## begin Text segment
It’s Time to Call Off the Search

A woman who has called off the search for Mr. RightIf you feel like you’ve been working so hard to meet the right guy, you’ve tried everything from night clubs to dating clubs to speed dating, well I’ve got some good news for you: It’s time for a break. It’s time to realize that you don’t need a man to define your life!  You don’t need a man to have a world to fit into. In fact, it’s the opposite – your life is exactly that – yours.

I know you’ve heard this before, but it’s time to really get it. As much as we may know in our hearts that we’ve been going down the wrong path, attracting the types of guys that just aren’t able to give us what we’re looking for, we still find ourselves rejecting the guys who are actually healthy and ready for a relationship in favor of the excitement and drama of the roller-coaster ride Mr. Wrong takes us on.

So why don’t we stop this self-destructive behavior?

Well, the truth is that it’s a lot easier to keep doing the same thing over and over again than to stop and take a good hard look at ourselves, and do the work to figure out what’s motivating us to keep repeating these same patterns over and over again.

It’s not easy, because our current behavior is comfortable on some unhealthy level and that’s what keeps us from doing our own deep work to finally understand why we’re doing this to ourselves.  Everything we do works for us on some level; usually it’s on a deeply subconscious level – but there’s always a reason.  It’s difficult to look at ourselves and start to peel away the layers of our defenses to discover what’s really going on, but if we want to get off of the rollercoaster it’s work that needs to be done.

Often, the decision is made for us, when we hit rock bottom; when the circumstances no longer allow us to hide from the truth, and we finally have to face it head-on.  Or it may be we just simply get fed up and find ourselves ready to do whatever it takes because we refuse to go through this heartbreak one more time.

We realize that we are utterly tired of this same old game and the same old disappointing outcome.  We come to see that it’s really been the same guy with just a different name and a different face each and every time; even though while we were in it we were so sure this time was going to be different.

That’s when we finally do the one thing that may actually have a chance at turning our situation around: we give up our search!

We stop.  We breathe.  We sit back.

It’s at precisely this moment when we finally stop trying so hard to make something happen that we clear the way for the love that’s been waiting for us for so long to finally get through to us.   And slowly, very slowly, from that low place where we feel we can hardly lift our heads to face another day of doing the same thing over again, we finally see the light.  And a faint glimmer of hope.  That there just might be something better for us out there.

We don’t have any idea of what that looks like right now, but something in us stirs.  And we know we just need to be with ourselves for a while.

I can’t explain it, but something about giving up the search, something about giving up all of the trying to make things happen and all of the effort spent trying to be what we think these guys want us to be, we find a peace within the surrendering.  And we find an unknown strength to start over.

And this is how the healing begins.

So here’s what we’re going to do to get us to that place of healing, that place where we can start to build the strength, the confidence that will allow us to become confidently one before we can ever become a healthy part of two.

We’re going to put our search for Mr. Right on hold.
## end Text segment
## begin Entries supplied
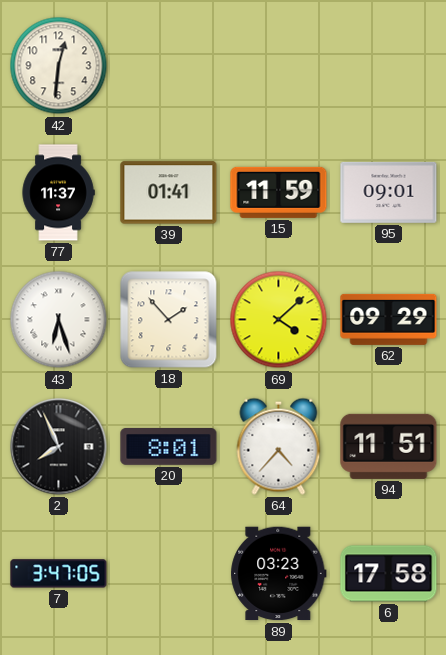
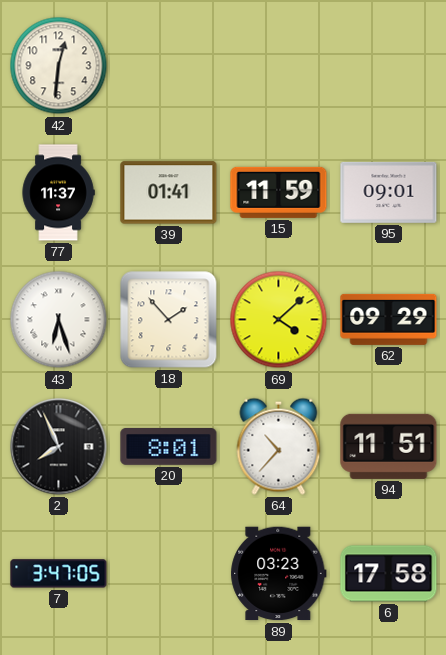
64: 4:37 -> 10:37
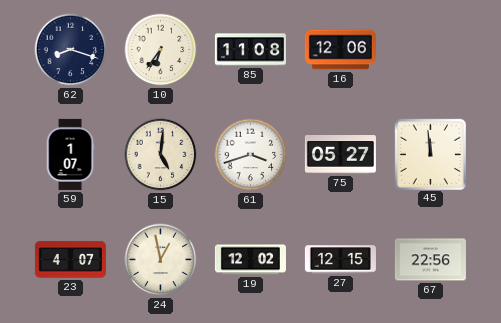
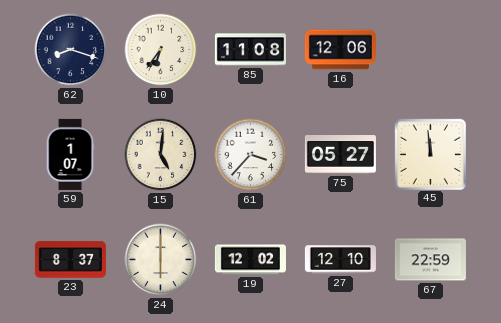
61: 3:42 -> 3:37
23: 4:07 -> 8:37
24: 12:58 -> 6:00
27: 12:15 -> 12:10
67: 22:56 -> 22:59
## end Entries supplied
Written tasks.
• A. Answer these questions about the article on calling off the search:
(i) Which three ways of meeting men does the opening say have been tried?
(ii) Which three short sentences describe what we do right after giving up the search?
(iii) What does the final line say will be put on hold?
• B. Reproduce, word for word, the stretch of the article on calling off the search from "A woman who" through "that – yours.".

Results of the tasks.
• A.
(i) Night clubs, dating clubs and speed dating.
(ii) "We stop. We breathe. We sit back."
(iii) The search for Mr. Right.

• B.
A woman who has called off the search for Mr. RightIf you feel like you’ve been working so hard to meet the right guy, you’ve tried everything from night clubs to dating clubs to speed dating, well I’ve got some good news for you: It’s time for a break. It’s time to realize that you don’t need a man to define your life!  You don’t need a man to have a world to fit into. In fact, it’s the opposite – your life is exactly that – yours.